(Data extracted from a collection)
- - - - -
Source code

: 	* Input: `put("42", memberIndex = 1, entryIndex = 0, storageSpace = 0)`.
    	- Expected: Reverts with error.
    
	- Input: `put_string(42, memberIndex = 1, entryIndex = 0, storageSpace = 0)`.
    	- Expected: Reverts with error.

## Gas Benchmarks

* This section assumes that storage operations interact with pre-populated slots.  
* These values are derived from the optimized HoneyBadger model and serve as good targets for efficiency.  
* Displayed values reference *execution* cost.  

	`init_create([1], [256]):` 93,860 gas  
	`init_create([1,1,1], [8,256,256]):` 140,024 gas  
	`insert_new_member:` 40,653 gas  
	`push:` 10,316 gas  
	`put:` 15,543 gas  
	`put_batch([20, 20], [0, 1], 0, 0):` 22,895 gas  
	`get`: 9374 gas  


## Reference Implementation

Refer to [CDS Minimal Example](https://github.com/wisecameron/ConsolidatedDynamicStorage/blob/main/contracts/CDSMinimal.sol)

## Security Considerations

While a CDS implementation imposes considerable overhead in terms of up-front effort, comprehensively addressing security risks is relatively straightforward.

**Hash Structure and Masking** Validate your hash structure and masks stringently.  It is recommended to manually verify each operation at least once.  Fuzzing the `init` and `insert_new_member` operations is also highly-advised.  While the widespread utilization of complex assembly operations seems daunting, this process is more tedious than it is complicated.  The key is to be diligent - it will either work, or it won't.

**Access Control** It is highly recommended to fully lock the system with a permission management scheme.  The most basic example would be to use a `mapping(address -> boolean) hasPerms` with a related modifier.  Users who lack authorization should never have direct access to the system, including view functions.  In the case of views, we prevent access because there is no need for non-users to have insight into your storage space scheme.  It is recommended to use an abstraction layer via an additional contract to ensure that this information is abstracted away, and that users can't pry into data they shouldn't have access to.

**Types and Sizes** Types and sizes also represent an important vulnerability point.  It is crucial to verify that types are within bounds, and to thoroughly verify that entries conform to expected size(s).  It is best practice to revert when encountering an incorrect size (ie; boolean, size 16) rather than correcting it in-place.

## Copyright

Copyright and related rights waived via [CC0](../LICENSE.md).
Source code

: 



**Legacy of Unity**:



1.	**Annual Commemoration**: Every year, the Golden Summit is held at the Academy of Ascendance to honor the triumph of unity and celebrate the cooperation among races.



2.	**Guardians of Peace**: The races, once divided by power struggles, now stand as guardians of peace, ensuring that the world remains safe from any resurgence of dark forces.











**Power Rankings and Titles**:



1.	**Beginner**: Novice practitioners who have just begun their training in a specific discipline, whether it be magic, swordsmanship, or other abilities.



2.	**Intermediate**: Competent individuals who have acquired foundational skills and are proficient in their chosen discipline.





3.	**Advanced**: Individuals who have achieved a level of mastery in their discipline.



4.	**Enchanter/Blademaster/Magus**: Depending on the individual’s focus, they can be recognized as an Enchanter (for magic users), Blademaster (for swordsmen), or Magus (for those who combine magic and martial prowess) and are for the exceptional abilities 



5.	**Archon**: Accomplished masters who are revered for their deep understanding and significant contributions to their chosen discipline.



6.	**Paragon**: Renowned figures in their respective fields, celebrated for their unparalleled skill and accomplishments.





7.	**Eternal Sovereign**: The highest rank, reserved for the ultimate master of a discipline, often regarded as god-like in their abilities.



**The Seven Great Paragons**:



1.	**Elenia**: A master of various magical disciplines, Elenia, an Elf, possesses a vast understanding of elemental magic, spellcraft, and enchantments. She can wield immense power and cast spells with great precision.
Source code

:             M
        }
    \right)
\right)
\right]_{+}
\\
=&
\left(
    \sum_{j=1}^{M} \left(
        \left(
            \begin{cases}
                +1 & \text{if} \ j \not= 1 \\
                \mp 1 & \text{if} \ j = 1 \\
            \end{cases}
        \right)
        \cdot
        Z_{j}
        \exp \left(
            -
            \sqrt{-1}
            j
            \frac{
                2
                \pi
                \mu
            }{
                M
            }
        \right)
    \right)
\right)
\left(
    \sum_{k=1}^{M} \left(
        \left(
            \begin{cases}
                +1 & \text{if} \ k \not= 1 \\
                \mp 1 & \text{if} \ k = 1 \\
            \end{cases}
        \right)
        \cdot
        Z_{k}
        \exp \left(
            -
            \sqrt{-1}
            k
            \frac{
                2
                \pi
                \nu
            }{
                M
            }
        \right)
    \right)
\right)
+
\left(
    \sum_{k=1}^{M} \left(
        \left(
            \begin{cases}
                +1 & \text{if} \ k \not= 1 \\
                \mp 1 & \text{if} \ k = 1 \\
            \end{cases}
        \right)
- - - - -
Give all of the lines above again, exactly as they are.

Source code

: 	* Input: `put("42", memberIndex = 1, entryIndex = 0, storageSpace = 0)`.
    	- Expected: Reverts with error.
    
	- Input: `put_string(42, memberIndex = 1, entryIndex = 0, storageSpace = 0)`.
    	- Expected: Reverts with error.

## Gas Benchmarks

* This section assumes that storage operations interact with pre-populated slots.  
* These values are derived from the optimized HoneyBadger model and serve as good targets for efficiency.  
* Displayed values reference *execution* cost.  

	`init_create([1], [256]):` 93,860 gas  
	`init_create([1,1,1], [8,256,256]):` 140,024 gas  
	`insert_new_member:` 40,653 gas  
	`push:` 10,316 gas  
	`put:` 15,543 gas  
	`put_batch([20, 20], [0, 1], 0, 0):` 22,895 gas  
	`get`: 9374 gas  


## Reference Implementation

Refer to [CDS Minimal Example](https://github.com/wisecameron/ConsolidatedDynamicStorage/blob/main/contracts/CDSMinimal.sol)

## Security Considerations

While a CDS implementation imposes considerable overhead in terms of up-front effort, comprehensively addressing security risks is relatively straightforward.

**Hash Structure and Masking** Validate your hash structure and masks stringently.  It is recommended to manually verify each operation at least once.  Fuzzing the `init` and `insert_new_member` operations is also highly-advised.  While the widespread utilization of complex assembly operations seems daunting, this process is more tedious than it is complicated.  The key is to be diligent - it will either work, or it won't.

**Access Control** It is highly recommended to fully lock the system with a permission management scheme.  The most basic example would be to use a `mapping(address -> boolean) hasPerms` with a related modifier.  Users who lack authorization should never have direct access to the system, including view functions.  In the case of views, we prevent access because there is no need for non-users to have insight into your storage space scheme.  It is recommended to use an abstraction layer via an additional contract to ensure that this information is abstracted away, and that users can't pry into data they shouldn't have access to.

**Types and Sizes** Types and sizes also represent an important vulnerability point.  It is crucial to verify that types are within bounds, and to thoroughly verify that entries conform to expected size(s).  It is best practice to revert when encountering an incorrect size (ie; boolean, size 16) rather than correcting it in-place.

## Copyright

Copyright and related rights waived via [CC0](../LICENSE.md).
Source code

: 



**Legacy of Unity**:



1.	**Annual Commemoration**: Every year, the Golden Summit is held at the Academy of Ascendance to honor the triumph of unity and celebrate the cooperation among races.



2.	**Guardians of Peace**: The races, once divided by power struggles, now stand as guardians of peace, ensuring that the world remains safe from any resurgence of dark forces.











**Power Rankings and Titles**:



1.	**Beginner**: Novice practitioners who have just begun their training in a specific discipline, whether it be magic, swordsmanship, or other abilities.



2.	**Intermediate**: Competent individuals who have acquired foundational skills and are proficient in their chosen discipline.





3.	**Advanced**: Individuals who have achieved a level of mastery in their discipline.



4.	**Enchanter/Blademaster/Magus**: Depending on the individual’s focus, they can be recognized as an Enchanter (for magic users), Blademaster (for swordsmen), or Magus (for those who combine magic and martial prowess) and are for the exceptional abilities 



5.	**Archon**: Accomplished masters who are revered for their deep understanding and significant contributions to their chosen discipline.



6.	**Paragon**: Renowned figures in their respective fields, celebrated for their unparalleled skill and accomplishments.





7.	**Eternal Sovereign**: The highest rank, reserved for the ultimate master of a discipline, often regarded as god-like in their abilities.



**The Seven Great Paragons**:



1.	**Elenia**: A master of various magical disciplines, Elenia, an Elf, possesses a vast understanding of elemental magic, spellcraft, and enchantments. She can wield immense power and cast spells with great precision.
Source code

:             M
        }
    \right)
\right)
\right]_{+}
\\
=&
\left(
    \sum_{j=1}^{M} \left(
        \left(
            \begin{cases}
                +1 & \text{if} \ j \not= 1 \\
                \mp 1 & \text{if} \ j = 1 \\
            \end{cases}
        \right)
        \cdot
        Z_{j}
        \exp \left(
            -
            \sqrt{-1}
            j
            \frac{
                2
                \pi
                \mu
            }{
                M
            }
        \right)
    \right)
\right)
\left(
    \sum_{k=1}^{M} \left(
        \left(
            \begin{cases}
                +1 & \text{if} \ k \not= 1 \\
                \mp 1 & \text{if} \ k = 1 \\
            \end{cases}
        \right)
        \cdot
        Z_{k}
        \exp \left(
            -
            \sqrt{-1}
            k
            \frac{
                2
                \pi
                \nu
            }{
                M
            }
        \right)
    \right)
\right)
+
\left(
    \sum_{k=1}^{M} \left(
        \left(
            \begin{cases}
                +1 & \text{if} \ k \not= 1 \\
                \mp 1 & \text{if} \ k = 1 \\
            \end{cases}
        \right)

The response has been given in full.